Although our method of simple multi-omics analysis and integration suggested some of the possible targets related to lung adenocarcinoma, there are still limitations for this experiment. In terms of data, the recorded data sets are identified through CBioPortal by searching “tcga luad”. Therefore, the experimental autonomy is relatively low since we didn’t collect the data by ourselves. In addtion, the accuracy of this dataset cannot be monitored, this leads to a problem since the data collecting process is sophisticated. Firstly, the researchers need to collect lung tissue from a lung adenocarcinoma patient (disease group), and the lung tissue from health person (control group). Then, the samples need to be chopped and grined, so the DNA and RNA can be extracted. After extraction, sequencing is done to DNA RNA and proteins, which leads to analysis of the data. By using instruments, the up regulation or down regulation of each patient’s DNA, RNA and protein can be clearly displayed, and this forms the data set. As described, each step has a high experimental error rate. Therefore, if this ready-made data is used, the accuracy of the experiment cannot be confirmed.

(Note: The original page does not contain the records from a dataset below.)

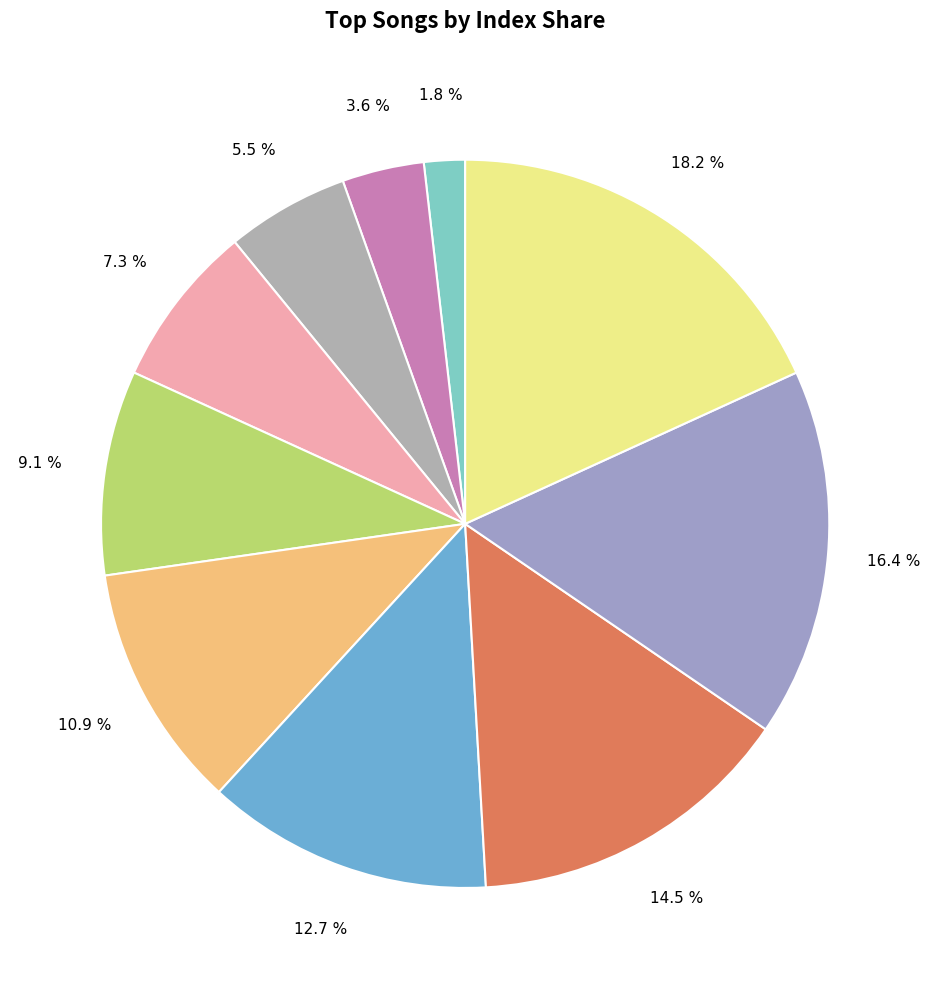

How many slices are in this pie chart?

10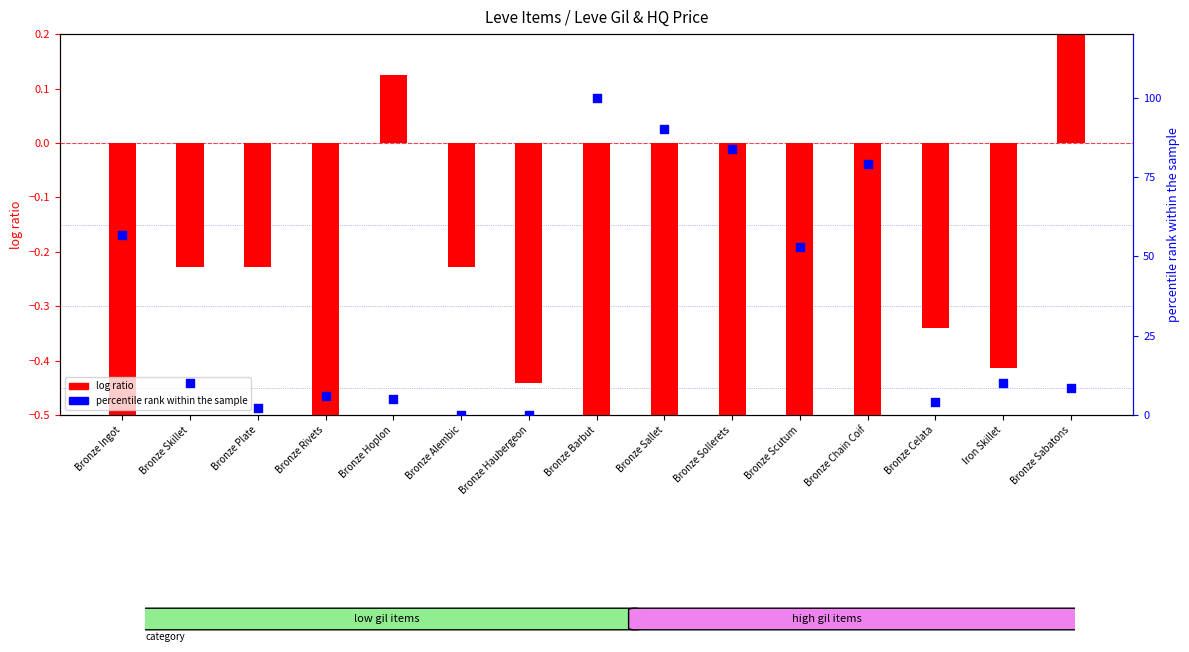

Which series has the largest Y range (max minus min)?

percentile rank within the sample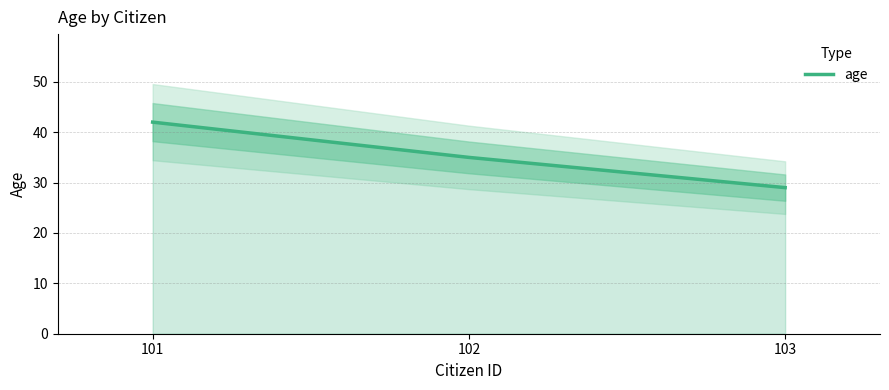

What is the greatest value displayed?

42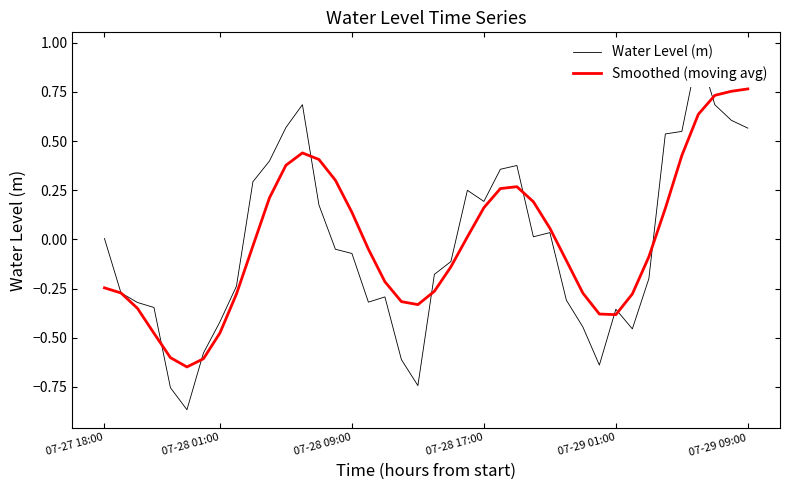

At how many categories does at least one series exceed 0?

20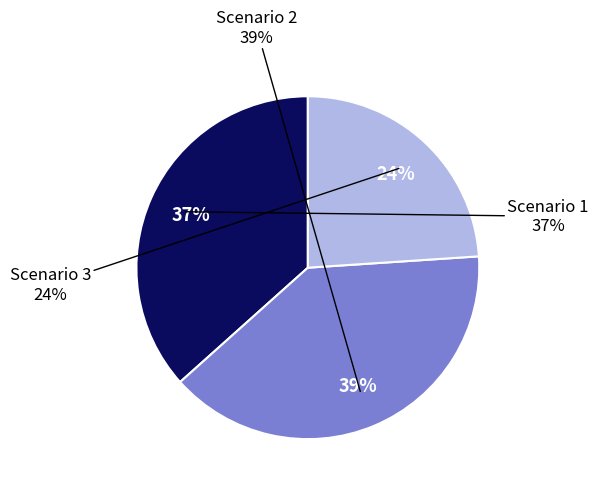

To the nearest percent, what is the combined percentage of Scenario 2 and Scenario 3?

63%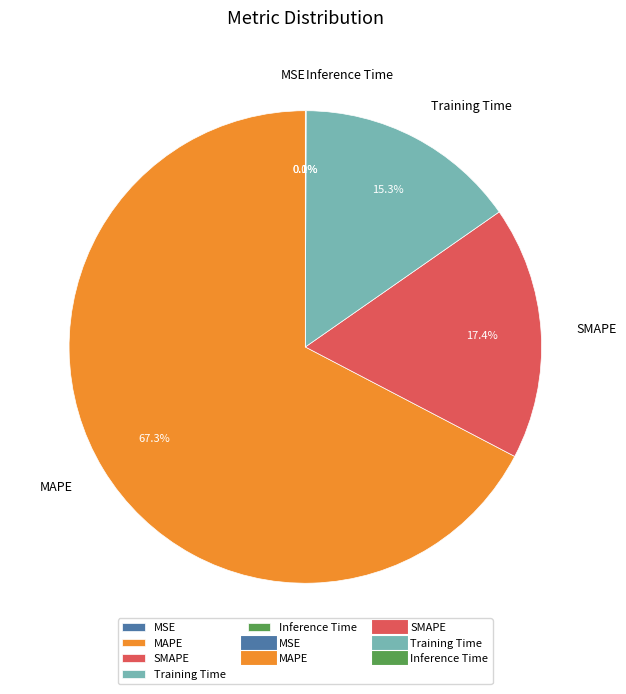

What is the largest slice in the pie chart?

MAPE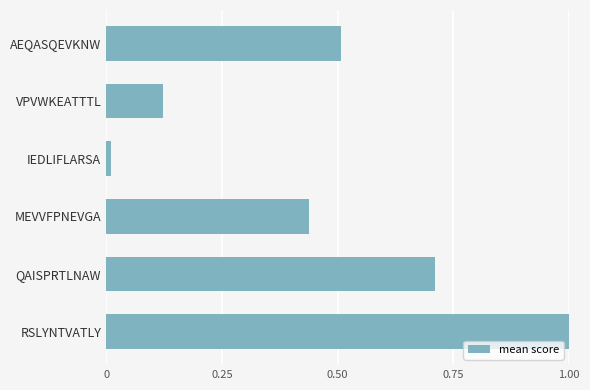

Which label corresponds to the smallest value in the chart?

IEDLIFLARSA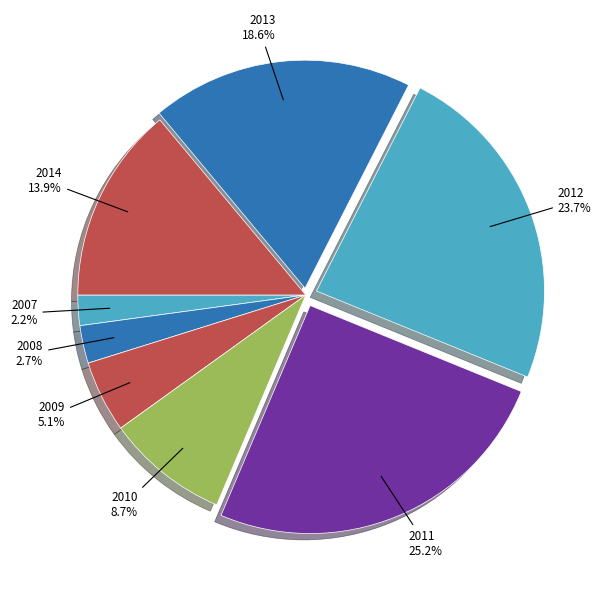

What is the ratio of the value at 2008 to the value at 2009?

0.5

Despite the of the limitation in data accuracy, using Multi Omics approach to analyse the data to detect the possible targets is still a very promising research direction while both results from our method included found targets of lung adenocarcinoma, which proved our method to be effective. This could offer an idea and enlightment for of analysis of future researches on the same topic. In the future, more and more people will get cancer in their early age, because this is already a global trend. Therefore, the demand of developing more targeted drugs to cope with this trend will increase as well. Moreover, targeted therapy can precisely attack on cancer cells, meanwhile having damage to normal civillians cells in patient’s body. Thus, this therapy for cancer will definitely be more of a treatment option compared to other conventional therapy (e.g chemotherapy), which proved the importance of the analysis of targets for lung adenocarcinoma using our method of multi-omics and bioinformatics.

5. Conclusion

In a nutshell, we designed a possible approach to filter and locate targets for lung adenocarcinoma treatments and validated it’s functionality by proving that it is capable of finding possible genes interacting with cancer cells. We integrated the RNA expression with the protein expression level, and calculated z-score averages from data provided from a third party site after modelled into a normal distribution. Then we ranked RNA and gene expression in individuals and all luad patients as a whole to uncover possible target genes responsible or related to lung adenocarcinoma. The fact that we have discovered identified genes from our method proved that the method is completely practical, feasible and is able to provide useful information and shed light on future cancer research using bioinformatics. In addition, the coding in this method is not exclusive, which could be altered flexibly according to the demand of the researchers, as long as the central thesis is clear.